The women spent up to 14 hours on the Hebridean Way each day to cover an average daily distance of 32 miles. They ran through many hours of darkness, too, and slept for only four to five hours in bunkhouses and hostels.

The women were supported throughout the run by a small crew, who transported overnight equipment and supplies and assisted with navigation.

While the Hebridean weather is notoriously fickle, the women were fortunate to run in mostly sunny autumnal conditions.

But crosswinds on the low causeways between islands were often strong and cold – and night-time saw temperatures plummet to freezing.

© Leo Francis Photography
Finding the way

Although there are waymarker posts on the route, they were not always easy to spot and a lack of directional arrows also caused confusion. In addition, two ferries were cancelled adding eight hours of delays. The wild landscape contributed to the challenges. Allie said: “This is not a well-trodden route and we had such a variety of terrain to tackle.

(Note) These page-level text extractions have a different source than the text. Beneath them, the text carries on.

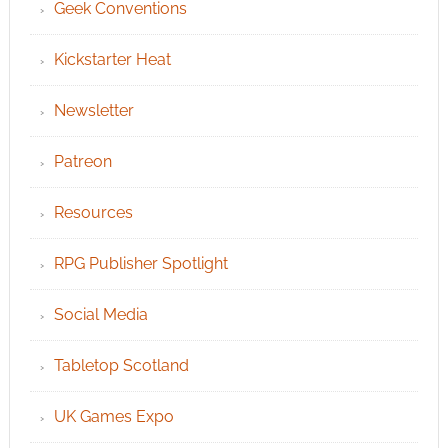
Geek Conventions
Kickstarter Heat
Newsletter
Patreon
Resources
RPG Publisher Spotlight
Social Media
Tabletop Scotland
UK Games Expo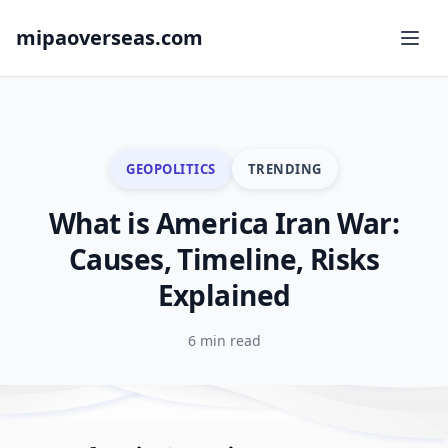
mipaoverseas.com
GEOPOLITICS
TRENDING
What is America Iran War:
Causes, Timeline, Risks
Explained
6 min read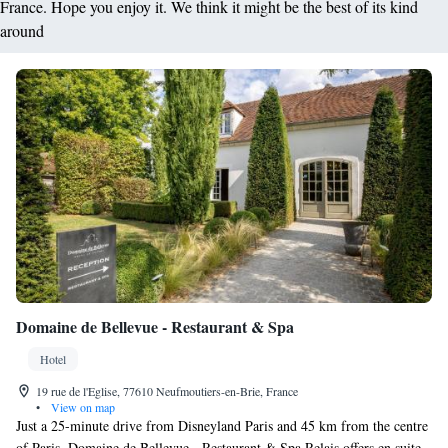
France. Hope you enjoy it. We think it might be the best of its kind
around
Domaine de Bellevue - Restaurant & Spa
Hotel
19 rue de l'Eglise, 77610 Neufmoutiers-en-Brie, France
•
View on map
Just a 25-minute drive from Disneyland Paris and 45 km from the centre
of Paris, Domaine de Bellevue - Restaurant & Spa Relais offers en suite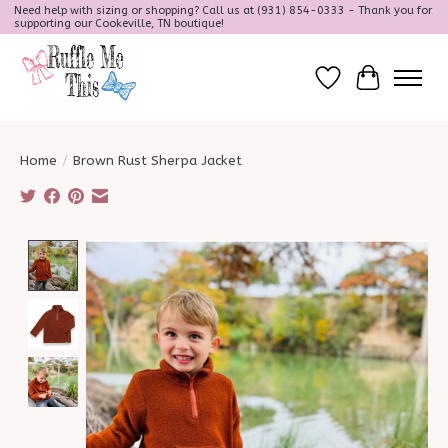
Need help with sizing or shopping? Call us at (931) 854-0333 - Thank you for
supporting our Cookeville, TN boutique!
Wish List
Cart
Home
/
Brown Rust Sherpa Jacket
Product image slideshow Items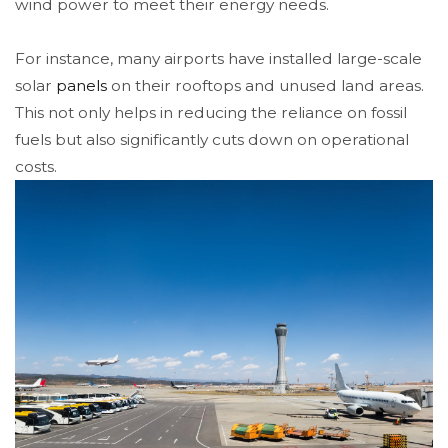
wind power to meet their energy needs.
For instance, many airports have installed large-scale
solar
panels
on their rooftops and unused land areas.
This not only helps in reducing the reliance on fossil
fuels but also significantly cuts down on operational
costs.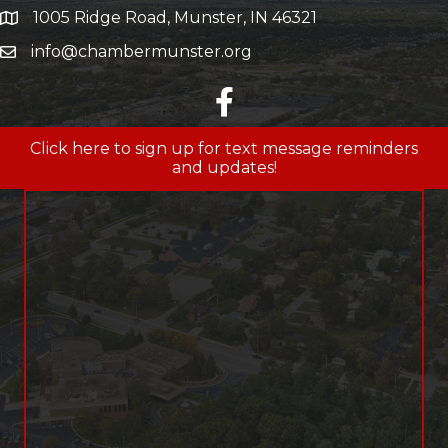
1005 Ridge Road, Munster, IN 46321
map and address
info@chambermunster.org
email
facebook
Click here to sign up for text message reminders
and updates!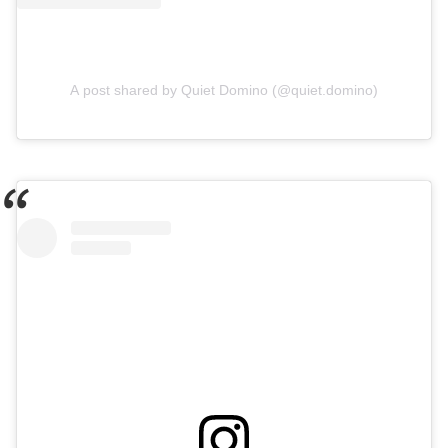
A post shared by Quiet Domino (@quiet.domino)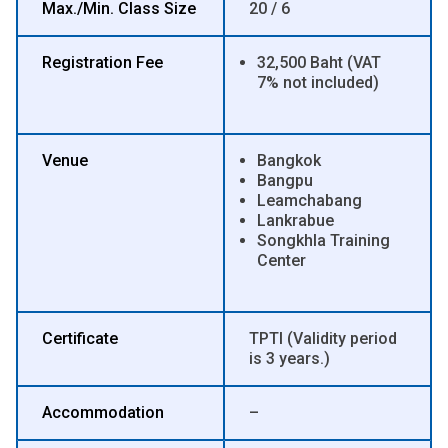
Max./Min. Class Size
20 / 6
Registration Fee
32,500 Baht (VAT
7% not included)
Venue
Bangkok
Bangpu
Leamchabang
Lankrabue
Songkhla Training
Center
Certificate
TPTI (Validity period
is 3 years.)
Accommodation
–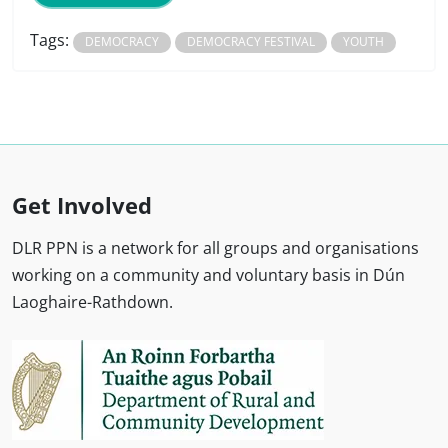
Tags:
DEMOCRACY
DEMOCRACY FESTIVAL
YOUTH
Get Involved
DLR PPN is a network for all groups and organisations
working on a community and voluntary basis in Dún
Laoghaire-Rathdown.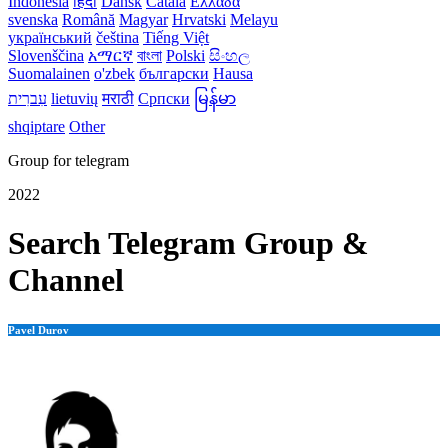
Indonesia
हिंदी
Dansk‎
Català
Ελλάδα
svenska
Română
Magyar
Hrvatski
Melayu
український
čeština
Tiếng Việt
Slovenščina
አማርኛ
বাংলা
Polski
සිංහල
Suomalainen
o'zbek
български
Hausa
עִברִית
lietuvių
मराठी
Српски
မြန်မာ
shqiptare
Other
Group for telegram
2022
Search Telegram Group &
Channel
Pavel Durov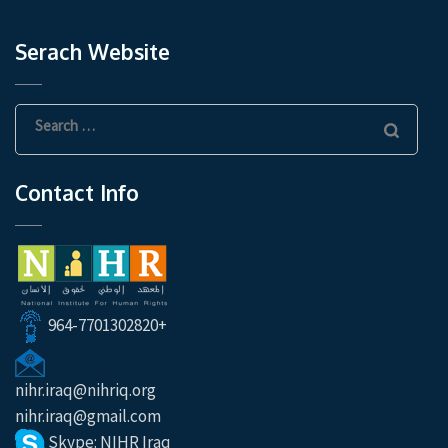
Serach Website
Search
for:
Contact Info
964-7701302820+
nihr.iraq@nihriq.org
nihr.iraq@gmail.com
Skype: NIHR Iraq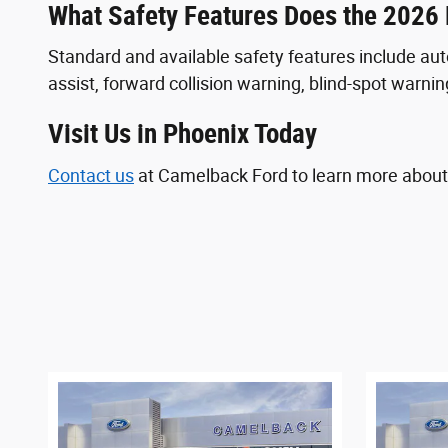
What Safety Features Does the 2026
Standard and available safety features include au
assist, forward collision warning, blind-spot warning
Visit Us in Phoenix Today
Contact us
at Camelback Ford to learn more about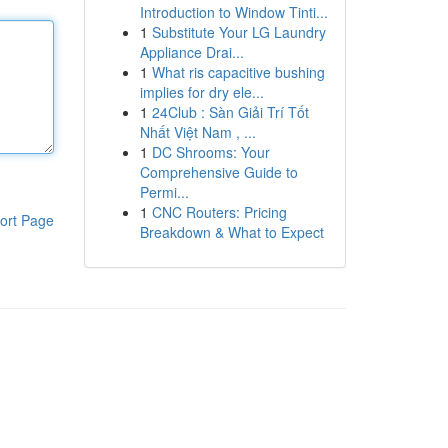
Introduction to Window Tinti...
1
Substitute Your LG Laundry
Appliance Drai...
1
What ris capacitive bushing
implies for dry ele...
1
24Club : Sàn Giải Trí Tốt
Nhất Việt Nam , ...
1
DC Shrooms: Your
Comprehensive Guide to
Permi...
1
CNC Routers: Pricing
ort Page
Breakdown & What to Expect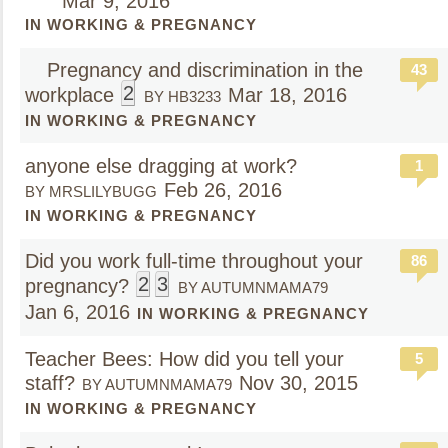
Mar 9, 2016
IN WORKING & PREGNANCY
Pregnancy and discrimination in the
43
2
workplace
Mar 18, 2016
BY HB3233
IN WORKING & PREGNANCY
anyone else dragging at work?
1
Feb 26, 2016
BY MRSLILYBUGG
IN WORKING & PREGNANCY
Did you work full-time throughout your
86
2
3
pregnancy?
BY AUTUMNMAMA79
Jan 6, 2016
IN WORKING & PREGNANCY
Teacher Bees: How did you tell your
5
staff?
Nov 30, 2015
BY AUTUMNMAMA79
IN WORKING & PREGNANCY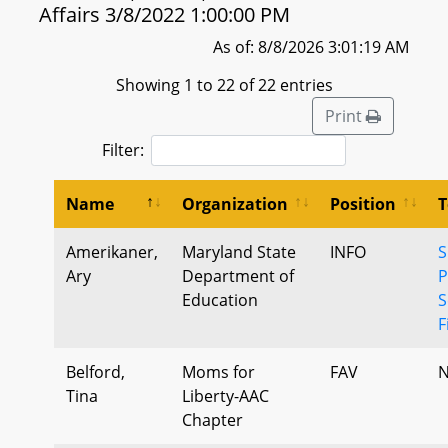
Affairs 3/8/2022 1:00:00 PM
As of: 8/8/2026 3:01:19 AM
Showing 1 to 22 of 22 entries
Print
Filter:
Name
Organization
Position
T
Amerikaner,
Maryland State
INFO
S
Ary
Department of
P
Education
S
F
Belford,
Moms for
FAV
N
Tina
Liberty-AAC
Chapter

“There was a lot of peat and many deep bogs. We stepped up to our thighs in muddy holes.

“Thick heather, rocky and hilly trails, as well as long sandy beaches, required endurance and technical running skills.

“Running at night was also brutal at times and we slowed to just 2mph one evening.”

For Gillian, 46, who is the mum of two young children, day four was the hardest. She said: “I felt so tired and weak on the Thursday as we left Tarbert on Harris. It was the accumulation of a lack of sleep, being on our feet for so long each day and eating trail food rather than meals. I had never run so far over so many days.”

© Leo Francis Photography
One of the isles’ glorious beaches

Yet despite the exhaustion, the women reported many highlights. Allie said: “The Outer Hebrides have every kind of landscape imaginable and it changes continuously.

“We saw amazing wildlife, impressive sunsets and sunrises and even when we had a bit of drizzle there was a rainbow to enjoy.”

Gillian found her morning low was followed by a high. She said: “It’s strange how you can feel so tired one moment and then so upbeat the next. Long-distance running is like that.

“On Thursday lunchtime, the three run who were injured came to support us and suddenly I was okay again. I went from my worst morning to my best afternoon after that.”

The Outer Hebrides Tourism was delighted that the group chose their islands for the run and said: “It is a fantastic achievement and no mean feat.”